| Exercise prompt |
Copy out all the entries below, word for word.

========================================

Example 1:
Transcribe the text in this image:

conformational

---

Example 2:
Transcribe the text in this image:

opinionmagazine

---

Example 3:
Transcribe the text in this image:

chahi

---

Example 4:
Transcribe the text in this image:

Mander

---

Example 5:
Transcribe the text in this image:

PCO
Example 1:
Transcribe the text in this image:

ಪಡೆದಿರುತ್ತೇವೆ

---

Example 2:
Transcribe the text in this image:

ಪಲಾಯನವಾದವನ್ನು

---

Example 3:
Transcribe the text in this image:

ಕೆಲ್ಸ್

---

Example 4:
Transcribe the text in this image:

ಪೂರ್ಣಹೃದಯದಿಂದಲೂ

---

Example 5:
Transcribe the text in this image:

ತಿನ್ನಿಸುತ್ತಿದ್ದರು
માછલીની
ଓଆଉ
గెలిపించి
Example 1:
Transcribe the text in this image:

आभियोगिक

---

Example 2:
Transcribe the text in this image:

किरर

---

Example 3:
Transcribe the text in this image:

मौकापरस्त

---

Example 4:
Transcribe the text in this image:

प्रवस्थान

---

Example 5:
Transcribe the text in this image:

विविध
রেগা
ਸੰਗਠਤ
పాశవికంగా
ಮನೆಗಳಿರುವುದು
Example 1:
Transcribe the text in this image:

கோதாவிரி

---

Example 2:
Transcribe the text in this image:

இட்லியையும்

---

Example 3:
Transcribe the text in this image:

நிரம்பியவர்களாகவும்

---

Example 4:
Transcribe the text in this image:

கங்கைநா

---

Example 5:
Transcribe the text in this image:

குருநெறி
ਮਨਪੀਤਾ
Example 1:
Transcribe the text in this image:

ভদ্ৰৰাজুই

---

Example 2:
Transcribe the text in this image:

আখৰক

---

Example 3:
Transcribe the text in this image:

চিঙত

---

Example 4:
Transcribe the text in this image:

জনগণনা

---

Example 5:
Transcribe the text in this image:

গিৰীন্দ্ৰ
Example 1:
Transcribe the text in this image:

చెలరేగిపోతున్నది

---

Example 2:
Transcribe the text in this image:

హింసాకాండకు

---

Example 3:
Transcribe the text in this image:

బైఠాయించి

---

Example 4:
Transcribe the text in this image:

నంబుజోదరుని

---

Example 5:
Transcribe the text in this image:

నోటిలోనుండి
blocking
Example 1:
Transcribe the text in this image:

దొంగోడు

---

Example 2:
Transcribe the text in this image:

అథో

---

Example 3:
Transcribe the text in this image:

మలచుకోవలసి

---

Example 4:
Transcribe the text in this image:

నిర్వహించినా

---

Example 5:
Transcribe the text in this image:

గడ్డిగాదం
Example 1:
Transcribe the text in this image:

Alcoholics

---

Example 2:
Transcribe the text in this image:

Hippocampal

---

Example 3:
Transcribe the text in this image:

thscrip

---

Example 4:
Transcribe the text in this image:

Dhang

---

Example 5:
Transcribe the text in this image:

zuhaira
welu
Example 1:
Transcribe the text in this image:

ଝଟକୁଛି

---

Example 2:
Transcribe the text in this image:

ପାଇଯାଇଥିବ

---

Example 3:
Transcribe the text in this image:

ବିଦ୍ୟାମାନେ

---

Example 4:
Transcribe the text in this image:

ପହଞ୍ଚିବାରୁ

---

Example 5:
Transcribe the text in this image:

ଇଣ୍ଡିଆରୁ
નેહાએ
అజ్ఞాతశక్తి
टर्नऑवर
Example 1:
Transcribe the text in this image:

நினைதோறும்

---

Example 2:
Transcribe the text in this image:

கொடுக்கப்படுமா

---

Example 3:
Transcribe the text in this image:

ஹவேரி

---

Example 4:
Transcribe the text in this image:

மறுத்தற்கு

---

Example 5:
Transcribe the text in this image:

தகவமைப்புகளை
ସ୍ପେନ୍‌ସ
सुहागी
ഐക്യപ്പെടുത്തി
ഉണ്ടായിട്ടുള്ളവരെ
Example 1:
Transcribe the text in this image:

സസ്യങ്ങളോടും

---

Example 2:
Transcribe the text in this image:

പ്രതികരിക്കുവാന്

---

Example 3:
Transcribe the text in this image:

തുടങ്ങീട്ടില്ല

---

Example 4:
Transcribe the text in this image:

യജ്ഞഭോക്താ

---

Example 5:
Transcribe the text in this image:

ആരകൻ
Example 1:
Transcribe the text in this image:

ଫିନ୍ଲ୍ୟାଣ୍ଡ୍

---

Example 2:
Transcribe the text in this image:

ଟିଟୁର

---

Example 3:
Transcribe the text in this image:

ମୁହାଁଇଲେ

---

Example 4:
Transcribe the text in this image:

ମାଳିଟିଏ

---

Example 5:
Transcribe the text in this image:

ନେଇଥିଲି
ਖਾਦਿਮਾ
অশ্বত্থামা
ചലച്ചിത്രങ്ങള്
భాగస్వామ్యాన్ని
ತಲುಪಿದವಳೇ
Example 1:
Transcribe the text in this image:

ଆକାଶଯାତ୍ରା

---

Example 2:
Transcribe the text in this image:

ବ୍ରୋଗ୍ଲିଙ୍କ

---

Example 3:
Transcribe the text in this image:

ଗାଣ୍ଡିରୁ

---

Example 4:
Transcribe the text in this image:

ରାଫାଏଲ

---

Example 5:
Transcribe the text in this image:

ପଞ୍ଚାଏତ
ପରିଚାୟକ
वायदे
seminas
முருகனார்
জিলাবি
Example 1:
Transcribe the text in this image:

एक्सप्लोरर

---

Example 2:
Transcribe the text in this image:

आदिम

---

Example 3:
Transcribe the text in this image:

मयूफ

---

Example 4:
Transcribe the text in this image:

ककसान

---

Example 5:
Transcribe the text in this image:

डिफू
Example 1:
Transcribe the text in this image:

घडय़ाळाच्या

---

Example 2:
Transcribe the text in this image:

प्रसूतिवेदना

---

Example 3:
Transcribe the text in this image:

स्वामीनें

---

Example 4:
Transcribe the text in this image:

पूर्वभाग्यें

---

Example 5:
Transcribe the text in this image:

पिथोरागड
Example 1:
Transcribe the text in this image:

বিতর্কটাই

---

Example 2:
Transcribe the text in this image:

========================================

| Your response |
Example 1:
Transcribe the text in this image:

conformational

---

Example 2:
Transcribe the text in this image:

opinionmagazine

---

Example 3:
Transcribe the text in this image:

chahi

---

Example 4:
Transcribe the text in this image:

Mander

---

Example 5:
Transcribe the text in this image:

PCO
Example 1:
Transcribe the text in this image:

ಪಡೆದಿರುತ್ತೇವೆ

---

Example 2:
Transcribe the text in this image:

ಪಲಾಯನವಾದವನ್ನು

---

Example 3:
Transcribe the text in this image:

ಕೆಲ್ಸ್

---

Example 4:
Transcribe the text in this image:

ಪೂರ್ಣಹೃದಯದಿಂದಲೂ

---

Example 5:
Transcribe the text in this image:

ತಿನ್ನಿಸುತ್ತಿದ್ದರು
માછલીની
ଓଆଉ
గెలిపించి
Example 1:
Transcribe the text in this image:

आभियोगिक

---

Example 2:
Transcribe the text in this image:

किरर

---

Example 3:
Transcribe the text in this image:

मौकापरस्त

---

Example 4:
Transcribe the text in this image:

प्रवस्थान

---

Example 5:
Transcribe the text in this image:

विविध
রেগা
ਸੰਗਠਤ
పాశవికంగా
ಮನೆಗಳಿರುವುದು
Example 1:
Transcribe the text in this image:

கோதாவிரி

---

Example 2:
Transcribe the text in this image:

இட்லியையும்

---

Example 3:
Transcribe the text in this image:

நிரம்பியவர்களாகவும்

---

Example 4:
Transcribe the text in this image:

கங்கைநா

---

Example 5:
Transcribe the text in this image:

குருநெறி
ਮਨਪੀਤਾ
Example 1:
Transcribe the text in this image:

ভদ্ৰৰাজুই

---

Example 2:
Transcribe the text in this image:

আখৰক

---

Example 3:
Transcribe the text in this image:

চিঙত

---

Example 4:
Transcribe the text in this image:

জনগণনা

---

Example 5:
Transcribe the text in this image:

গিৰীন্দ্ৰ
Example 1:
Transcribe the text in this image:

చెలరేగిపోతున్నది

---

Example 2:
Transcribe the text in this image:

హింసాకాండకు

---

Example 3:
Transcribe the text in this image:

బైఠాయించి

---

Example 4:
Transcribe the text in this image:

నంబుజోదరుని

---

Example 5:
Transcribe the text in this image:

నోటిలోనుండి
blocking
Example 1:
Transcribe the text in this image:

దొంగోడు

---

Example 2:
Transcribe the text in this image:

అథో

---

Example 3:
Transcribe the text in this image:

మలచుకోవలసి

---

Example 4:
Transcribe the text in this image:

నిర్వహించినా

---

Example 5:
Transcribe the text in this image:

గడ్డిగాదం
Example 1:
Transcribe the text in this image:

Alcoholics

---

Example 2:
Transcribe the text in this image:

Hippocampal

---

Example 3:
Transcribe the text in this image:

thscrip

---

Example 4:
Transcribe the text in this image:

Dhang

---

Example 5:
Transcribe the text in this image:

zuhaira
welu
Example 1:
Transcribe the text in this image:

ଝଟକୁଛି

---

Example 2:
Transcribe the text in this image:

ପାଇଯାଇଥିବ

---

Example 3:
Transcribe the text in this image:

ବିଦ୍ୟାମାନେ

---

Example 4:
Transcribe the text in this image:

ପହଞ୍ଚିବାରୁ

---

Example 5:
Transcribe the text in this image:

ଇଣ୍ଡିଆରୁ
નેહાએ
అజ్ఞాతశక్తి
टर्नऑवर
Example 1:
Transcribe the text in this image:

நினைதோறும்

---

Example 2:
Transcribe the text in this image:

கொடுக்கப்படுமா

---

Example 3:
Transcribe the text in this image:

ஹவேரி

---

Example 4:
Transcribe the text in this image:

மறுத்தற்கு

---

Example 5:
Transcribe the text in this image:

தகவமைப்புகளை
ସ୍ପେନ୍‌ସ
सुहागी
ഐക്യപ്പെടുത്തി
ഉണ്ടായിട്ടുള്ളവരെ
Example 1:
Transcribe the text in this image:

സസ്യങ്ങളോടും

---

Example 2:
Transcribe the text in this image:

പ്രതികരിക്കുവാന്

---

Example 3:
Transcribe the text in this image:

തുടങ്ങീട്ടില്ല

---

Example 4:
Transcribe the text in this image:

യജ്ഞഭോക്താ

---

Example 5:
Transcribe the text in this image:

ആരകൻ
Example 1:
Transcribe the text in this image:

ଫିନ୍ଲ୍ୟାଣ୍ଡ୍

---

Example 2:
Transcribe the text in this image:

ଟିଟୁର

---

Example 3:
Transcribe the text in this image:

ମୁହାଁଇଲେ

---

Example 4:
Transcribe the text in this image:

ମାଳିଟିଏ

---

Example 5:
Transcribe the text in this image:

ନେଇଥିଲି
ਖਾਦਿਮਾ
অশ্বত্থামা
ചലച്ചിത്രങ്ങള്
భాగస్వామ్యాన్ని
ತಲುಪಿದವಳೇ
Example 1:
Transcribe the text in this image:

ଆକାଶଯାତ୍ରା

---

Example 2:
Transcribe the text in this image:

ବ୍ରୋଗ୍ଲିଙ୍କ

---

Example 3:
Transcribe the text in this image:

ଗାଣ୍ଡିରୁ

---

Example 4:
Transcribe the text in this image:

ରାଫାଏଲ

---

Example 5:
Transcribe the text in this image:

ପଞ୍ଚାଏତ
ପରିଚାୟକ
वायदे
seminas
முருகனார்
জিলাবি
Example 1:
Transcribe the text in this image:

एक्सप्लोरर

---

Example 2:
Transcribe the text in this image:

आदिम

---

Example 3:
Transcribe the text in this image:

मयूफ

---

Example 4:
Transcribe the text in this image:

ककसान

---

Example 5:
Transcribe the text in this image:

डिफू
Example 1:
Transcribe the text in this image:

घडय़ाळाच्या

---

Example 2:
Transcribe the text in this image:

प्रसूतिवेदना

---

Example 3:
Transcribe the text in this image:

स्वामीनें

---

Example 4:
Transcribe the text in this image:

पूर्वभाग्यें

---

Example 5:
Transcribe the text in this image:

पिथोरागड
Example 1:
Transcribe the text in this image:

বিতর্কটাই

---

Example 2:
Transcribe the text in this image:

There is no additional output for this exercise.